A German reworking of Se7en, this thoroughly grim serial killer flick should have been called Sieben, since it models everything from its rain-soaked urban landscapes to its sombre, brooding atmosphere on David Fincher's 1995 masterpiece.
"DISTURBINGLY AMORAL WORLD"
In Berlin, romper stomper copper Detective Minks (Christian Redl) is on the trail of a slasher who has made a habit of slicing off huge swathes of his victims' skin. Minks is convinced that the killer's preying on the local tattooing community so he blackmails club-loving rookie Schrader (August Diehl) into helping him infiltrate the world of body modification, piercings and tattoos in exchange for keeping schtum about the youngster's dodgy drug record.
Uncovering a literal "skin trade" in which collectors pay for fancy tattoos to be removed from the skin of willing (or sometimes unwilling donors), Minks and Schrader find themselves sucked into a disturbingly amoral world in which art is never more than skin deep, and collectors will stop at nothing to get the works they're after.

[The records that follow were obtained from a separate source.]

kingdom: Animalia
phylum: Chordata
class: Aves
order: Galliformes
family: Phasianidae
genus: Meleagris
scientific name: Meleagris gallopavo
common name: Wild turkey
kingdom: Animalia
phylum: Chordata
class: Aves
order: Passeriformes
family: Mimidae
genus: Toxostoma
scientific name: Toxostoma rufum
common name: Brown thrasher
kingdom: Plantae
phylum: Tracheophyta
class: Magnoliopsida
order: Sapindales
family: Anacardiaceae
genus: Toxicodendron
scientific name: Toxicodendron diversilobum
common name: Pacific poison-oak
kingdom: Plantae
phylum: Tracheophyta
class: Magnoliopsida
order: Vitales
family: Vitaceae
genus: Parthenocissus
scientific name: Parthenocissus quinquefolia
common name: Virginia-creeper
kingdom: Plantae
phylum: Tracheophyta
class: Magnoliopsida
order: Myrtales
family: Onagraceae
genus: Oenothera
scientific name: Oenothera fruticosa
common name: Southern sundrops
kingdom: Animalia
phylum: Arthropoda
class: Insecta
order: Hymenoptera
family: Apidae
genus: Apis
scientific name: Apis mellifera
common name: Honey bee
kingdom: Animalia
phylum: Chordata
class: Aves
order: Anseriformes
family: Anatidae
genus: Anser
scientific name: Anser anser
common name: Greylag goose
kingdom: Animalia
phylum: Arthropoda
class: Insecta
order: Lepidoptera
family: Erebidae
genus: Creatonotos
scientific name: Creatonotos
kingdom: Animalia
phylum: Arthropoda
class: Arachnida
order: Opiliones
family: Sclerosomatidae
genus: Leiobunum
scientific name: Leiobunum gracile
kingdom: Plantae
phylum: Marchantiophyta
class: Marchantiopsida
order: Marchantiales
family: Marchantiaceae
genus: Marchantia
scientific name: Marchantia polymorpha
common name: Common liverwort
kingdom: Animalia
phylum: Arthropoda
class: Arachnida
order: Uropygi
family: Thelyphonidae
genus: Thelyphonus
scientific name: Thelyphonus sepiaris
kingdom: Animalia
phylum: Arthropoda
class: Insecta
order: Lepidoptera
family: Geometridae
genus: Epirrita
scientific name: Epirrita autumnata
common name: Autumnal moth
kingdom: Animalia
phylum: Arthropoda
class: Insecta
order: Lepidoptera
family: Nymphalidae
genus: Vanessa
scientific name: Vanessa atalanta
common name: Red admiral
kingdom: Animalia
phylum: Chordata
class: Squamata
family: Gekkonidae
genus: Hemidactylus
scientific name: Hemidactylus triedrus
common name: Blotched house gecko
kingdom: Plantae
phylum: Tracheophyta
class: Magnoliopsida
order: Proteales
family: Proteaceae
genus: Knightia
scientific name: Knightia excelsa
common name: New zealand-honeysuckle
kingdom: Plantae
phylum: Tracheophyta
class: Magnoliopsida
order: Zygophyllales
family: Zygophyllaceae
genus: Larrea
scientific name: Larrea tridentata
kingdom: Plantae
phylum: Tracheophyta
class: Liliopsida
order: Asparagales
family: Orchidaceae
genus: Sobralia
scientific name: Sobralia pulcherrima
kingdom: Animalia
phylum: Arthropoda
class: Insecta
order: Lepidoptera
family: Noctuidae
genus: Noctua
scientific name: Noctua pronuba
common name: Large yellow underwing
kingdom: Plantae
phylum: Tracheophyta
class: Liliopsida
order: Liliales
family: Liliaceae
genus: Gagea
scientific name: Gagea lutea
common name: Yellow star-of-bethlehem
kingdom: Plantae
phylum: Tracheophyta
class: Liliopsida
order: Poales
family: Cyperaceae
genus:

Revelling in its attempts to distress, this thriller is refreshingly sadistic, with a catalogue of flayed corpses, morgue scenes and modified flesh - including a woman with a forked tongue. Robert Schwentke is obviously a director who's willing to go all out in his search for the sensational, burrowing deep beneath the audience's skin to get results.
In its eagerness to shock us, though, Tattoo sacrifices everything else. Without the benefit of an equally manipulative script, Schwentke's attempts to appal us eventually just bore: the film's inability to deliver anything we haven't seen before becomes its chief flaw. It's not without merit, but as they'd say in Germany, it's decidedly ersatz.